EXCERPTED PASSAGE =
■ ■ ■
# 1.5G Planted betta tank



## timme278 (Jan 1, 2009)

that looks so crampt..... id remove the pots so he has some more swimming space imho


----------



## Sarkazmo (Jun 22, 2009)

timme278 said:


> that looks so crampt..... id remove the pots so he has some more swimming space imho


There's a lot more space than you think. The pots are pathways to the back of the tank as well as back through the moss. He goes all over the tank. He's always patrolling and inspecting it all to make sure no one messes with his house, heh. Plenty of hiding spaces and room for him to roam.

Sark


----------



## finfan (Jun 16, 2008)

timme278 said:


> that looks so crampt..... id remove the pots so he has some more swimming space imho


+1

aesthetically looks too busy as well, but i'm no expert!


----------



## Strick (Apr 6, 2009)

Very busy, but I like it. And as long as _he_ likes it, that's all that matters, isn't it?


----------



## chase127 (Jun 8, 2008)

Hey, i really like it. bettas really dont swim much, theyre lurkers, and it looks like theres plenty of places to lurk


----------



## connordude27 (Jun 14, 2008)
■ ■ ■
DATASET SECTION =
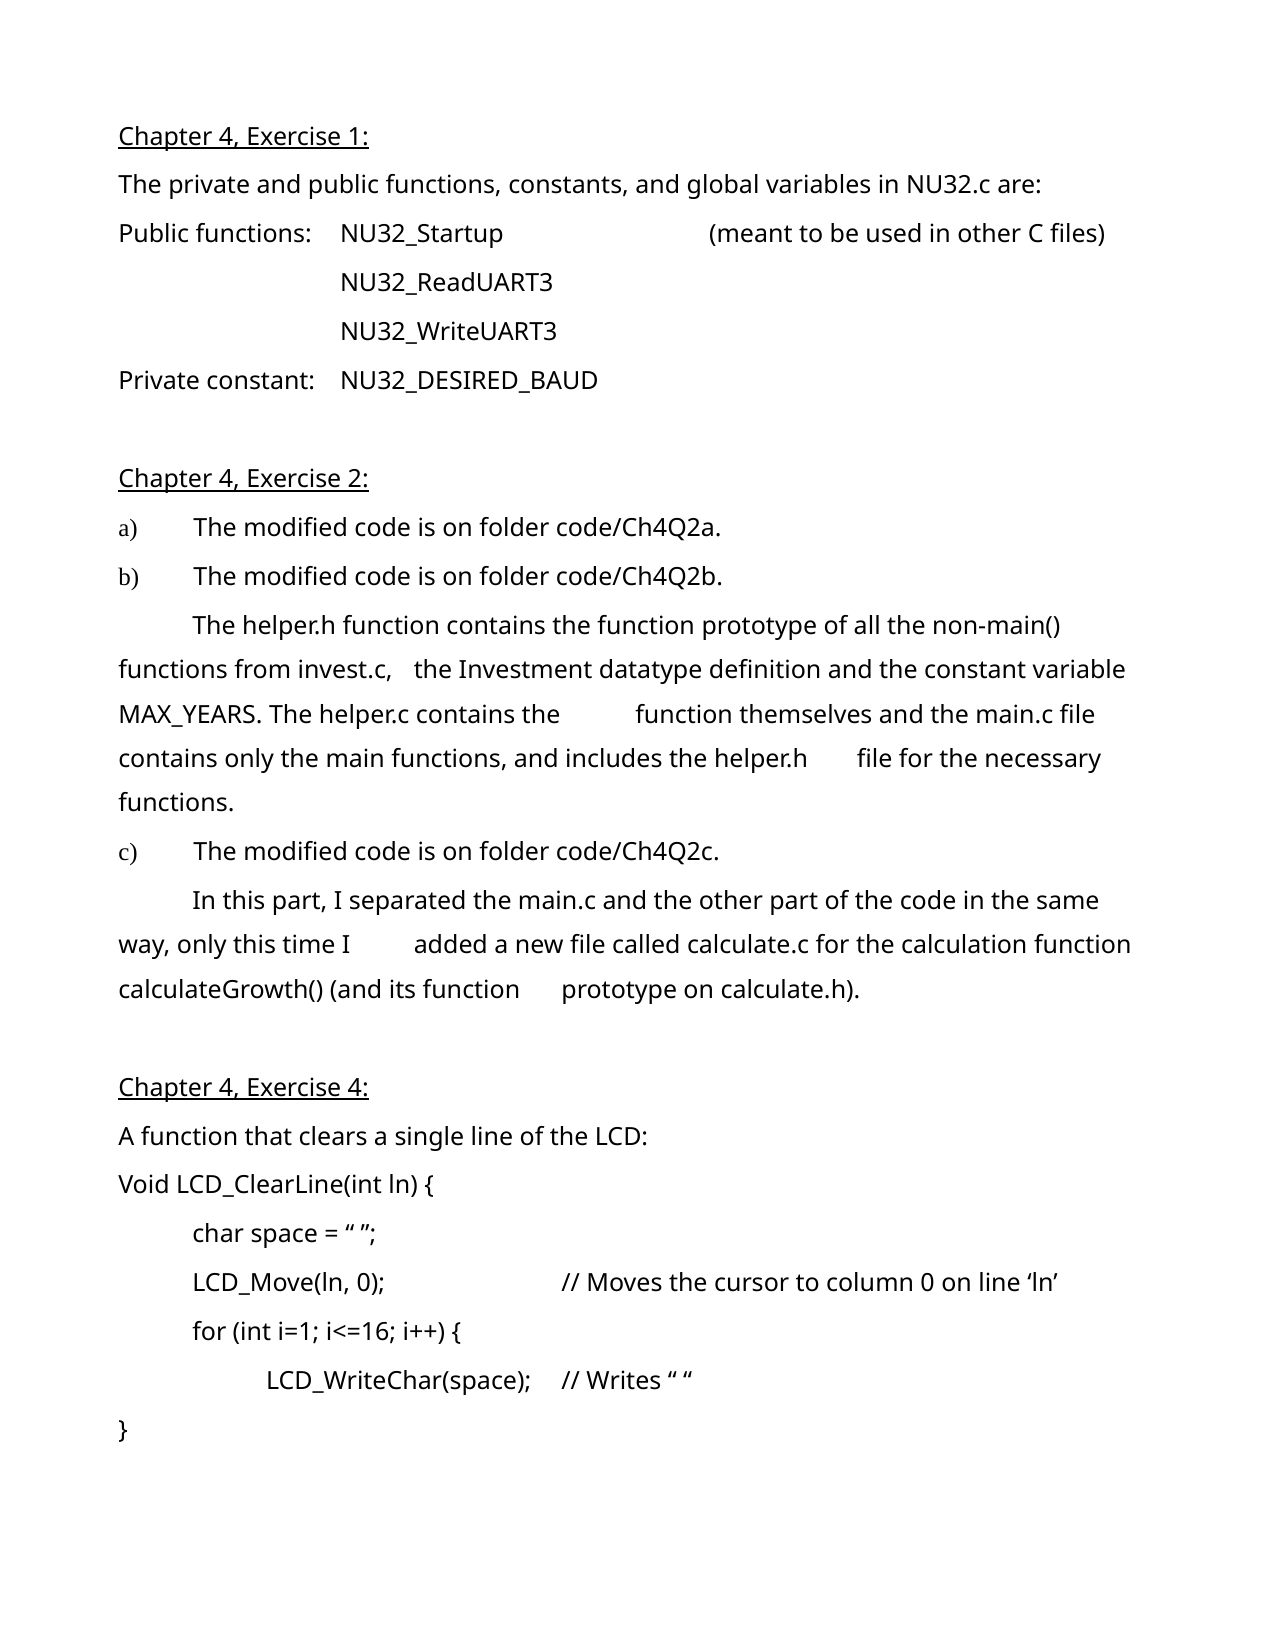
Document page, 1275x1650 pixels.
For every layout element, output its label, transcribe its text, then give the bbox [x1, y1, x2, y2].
■ ■ ■
PROBLEMS TO WORK ON =
**A)** In the betta tank thread, rewrite the passage starting with "There's a lot" and going on through "him to roam.", replacing "moss" with "plants".
**B)** Pick up the betta tank thread where it stops and continue it.

OUTPUTS FOR THE TASKS =
**A)**
There's a lot more space than you think. The pots are pathways to the back of the tank as well as back through the plants. He goes all over the tank. He's always patrolling and inspecting it all to make sure no one messes with his house, heh. Plenty of hiding spaces and room for him to roam.

**B)**
i love it!!!! looks way better than mine  have you considered making it rimless? (it'll make it easier for the filter... (i've got the same filter)


----------



## Sarkazmo (Jun 22, 2009)

Thanks all for the compliments, and criticism for that matter. Input is always good.

The Marimo ball's no longer in there and the Lily will be transplanted in about a week to my new 10G tank so the front'll open up quite a bit. Sancho seems to really like the lily so I'm hoping he doesn't get too upset when I take it out.



connordude27 said:


> i love it!!!! looks way better than mine  have you considered making it rimless? (it'll make it easier for the filter... (i've got the same filter)


I thought about it but I'm still using the top that came with it. I used a Dremel to cut it to fit the Penguin filter.


----------



## Phoenix-cry (Dec 25, 2008)

Love the moss ball!


----------



## Phoenix-cry (Dec 25, 2008)

Oops...just read the moss ball was taken out....sad


----------



## Sarkazmo (Jun 22, 2009)

Phoe, stupidity overwhelmed me and that Marimo ball is in another Betta tank, hopefully recovering. I damaged it pretty badly by mistake so I'm hoping that it'll recover in the other tank... I'm going to be getting more Marimos though. I love them, I love the mythology, the history, the festival, there's very little NOT to love with Marimo balls.

Anyone know where I can get 1/2" to 1" Marimo? I'd love to get a couple smaller even, if I could just find some! Heh.

Sark


----------



## dj2005 (Apr 23, 2009)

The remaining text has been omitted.